• _EXTRACT TO READ_:
- Opening Delimiter -
Gwyneth Herbert interview

January 31, 2008

Rich Jevons discusses British singer-songwriter Gwyneth Herbert’s Blue Note album Between Me and the Wardrobe in advance of her show at Leeds College of Music’s The Venue.

How much of your work is autobiographical?

Between Me and the Wardrobe is a particularly personal album and I did it at a time when it was something I really needed to write. Some of them are about me and some of them are loosely autobiographical, the songs take on a life of their own and progress into things that you never thought would be.

They’ve all got a narrative haven’t they?

I really do like stories and if there is one thing that draws all the songs together it’s that they are narrative driven. I’ve always loved words as much as I’ve loved music. I read English at uni so I’ve always been fascinated by stories and the fact that everybody has a story behind them. I love talking to people about their stories.

Slow Down, Brother is somebody’s story a really glamorous Irish lady told me while we were in a bar waiting for people. She was talking about her twin brother and he was in Ireland and fell in with the wrong crowd and had a very hedonistic life and was worrying her by asking for more and more money. He was killed, shot by the IRA.

It’s quite a contrast to Little Girl which has a fondness and innocence to it.

It’s kind of an innocence, but also it’s also got emotional turmoil. It’s about a prospective stepmother breaking up a marriage and her feelings about having a daughter who’s not hers and wanting desperately to be loved by her but realising the implications of the affair she was having.

The Woman Meets the Wiseman seems to be almost Biblical.

That was partly inspired by Sylvia Plath, the different elements of herself and being at a transitional stage of life. Partly feeling divided but partly feeling wise and the ridiculousness if that. Partly feeling like a young girl and getting up to slightly dubious activities. Partly feeling like a young woman with a ticking biological clock. Lots of different selves meeting in a no man’s land. I’d never thought of it as being Biblical but it is in the sense of meeting all these people in a desert and battling it out.

How much compromise is involved in just trying to keep record producers happy?

I think a lot of the time artists are walking a tight-rope because obviously the labels want to make money but still wanting to be true to your art and true to yourself.

There’s a kind if irony in That’s the Kind of Man.

That’s one of the more fun tracks really – a bit of a piss-take basically about these long lists of demands that we invent for ourselves. Expecting somebody to come along and it never really happens. Somebody wrote to me and said that they’d put it on their dating file.

I’ve used Leonard Cohen quite a lot for wooing!

I absolutely love him.

Influences? Joni Mitchell meets Suzanne Vega?
- Closing Delimiter -
• _ASSIGNED TASK 1_:
Copy the Gwyneth Herbert interview from "They’ve all got" up to and including "innocence to it.", substituting "elegant" for "glamorous".
• _ASSIGNED TASK 2_:
Answer these questions about the Gwyneth Herbert interview:
(a) On which label is Between Me and the Wardrobe released?
(b) What subject did Herbert read at university?
(c) Which writer partly inspired The Woman Meets the Wiseman?
The rows that follow have nothing to do with the interview.

• _INFORMATION_:
- Opening Delimiter -
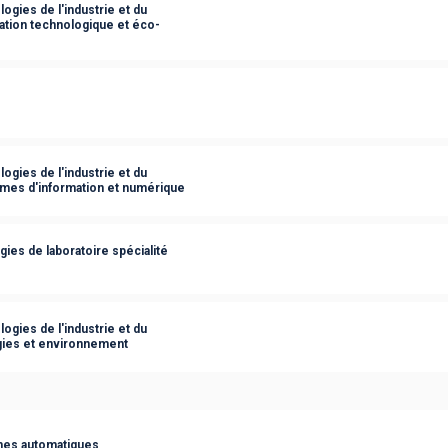
ogies de l'industrie et du
ation technologique et éco-
ogies de l'industrie et du
èmes d'information et numérique
ies de laboratoire spécialité
ogies de l'industrie et du
gies et environnement
èmes automatiques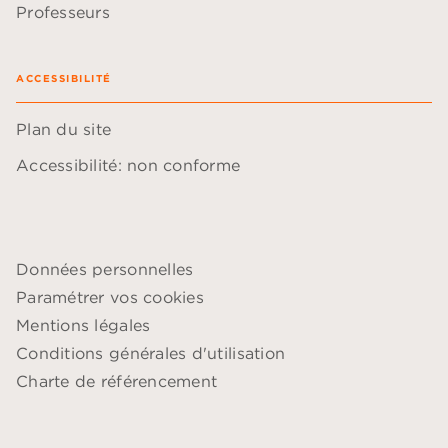
Professeurs
ACCESSIBILITÉ
Plan du site
Accessibilité: non conforme
Données personnelles
Paramétrer vos cookies
Mentions légales
Conditions générales d'utilisation
Charte de référencement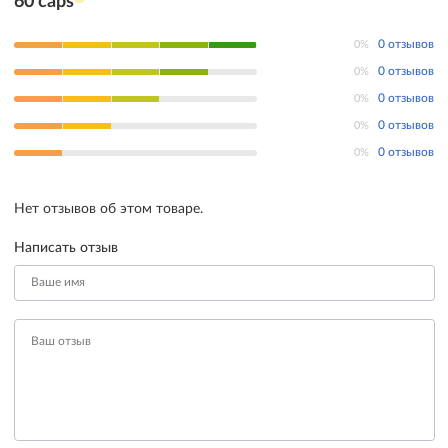
60 caps
0%
0 отзывов
0%
0 отзывов
0%
0 отзывов
0%
0 отзывов
0%
0 отзывов
Нет отзывов об этом товаре.
Написать отзыв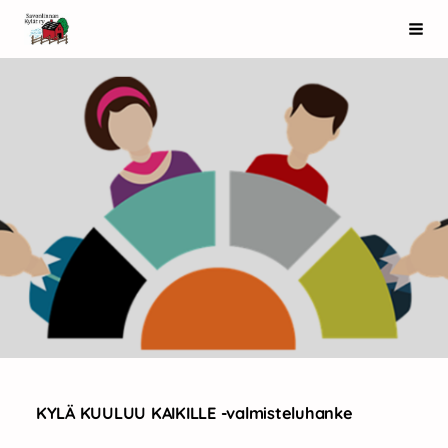
Siirry
Savonlinnan Kylät ry
Haku
sivun
sisältöön
KYLÄ KUULUU KAIKILLE -valmisteluhanke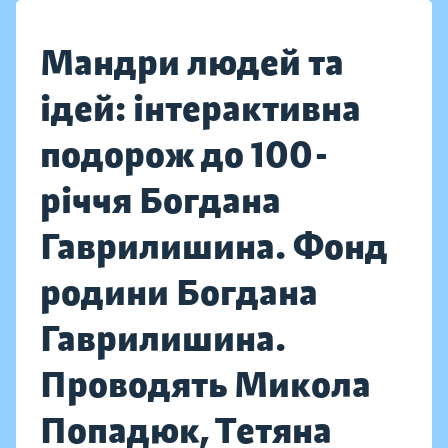
Мандри людей та
ідей: інтерактивна
подорож до 100-
річчя Богдана
Гаврилишина. Фонд
родини Богдана
Гаврилишина.
Проводять Микола
Попадюк, Тетяна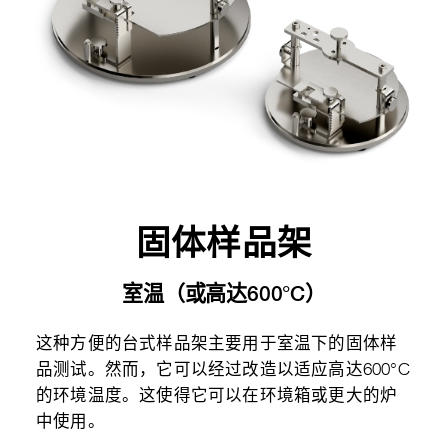
固体样品架
室温（或高达600°C）
这种方便的台式样品架主要用于室温下的固体样
品测试。然而，它可以经过改造以适应高达600°C
的环境温度。这使得它可以在环境箱或更大的炉
中使用。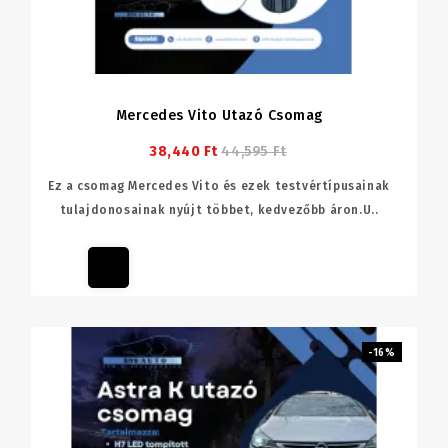
Mercedes Vito Utazó Csomag
38,440 Ft
44,595 Ft
Ez a csomag Mercedes Vito és ezek testvértípusainak
tulajdonosainak nyújt többet, kedvezőbb áron.U..
-16%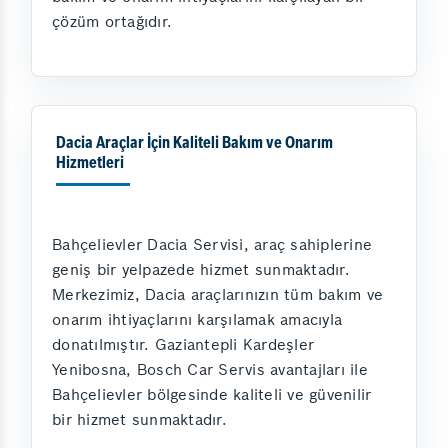
çözüm ortağıdır.
Dacia Araçlar İçin Kaliteli Bakım ve Onarım
Hizmetleri
Bahçelievler Dacia Servisi, araç sahiplerine
geniş bir yelpazede hizmet sunmaktadır.
Merkezimiz, Dacia araçlarınızın tüm bakım ve
onarım ihtiyaçlarını karşılamak amacıyla
donatılmıştır. Gaziantepli Kardeşler
Yenibosna, Bosch Car Servis avantajları ile
Bahçelievler bölgesinde kaliteli ve güvenilir
bir hizmet sunmaktadır.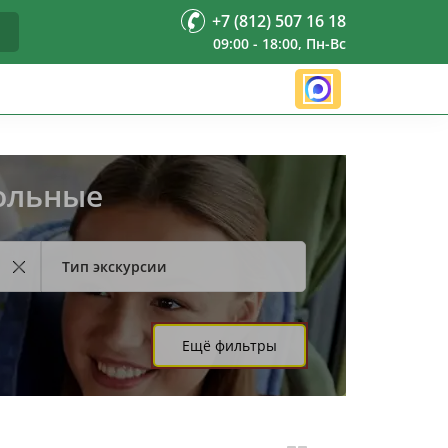
+7 (812) 507 16 18
09:00 - 18:00, Пн-Вс
кольные
Тип экскурсии
Ещё фильтры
- Closing Delimiter -
• _WORKED SOLUTION 1_:
They’ve all got a narrative haven’t they?

I really do like stories and if there is one thing that draws all the songs together it’s that they are narrative driven. I’ve always loved words as much as I’ve loved music. I read English at uni so I’ve always been fascinated by stories and the fact that everybody has a story behind them. I love talking to people about their stories.

Slow Down, Brother is somebody’s story a really elegant Irish lady told me while we were in a bar waiting for people. She was talking about her twin brother and he was in Ireland and fell in with the wrong crowd and had a very hedonistic life and was worrying her by asking for more and more money. He was killed, shot by the IRA.

It’s quite a contrast to Little Girl which has a fondness and innocence to it.

• _WORKED SOLUTION 2_:
(a) Blue Note
(b) English
(c) Sylvia Plath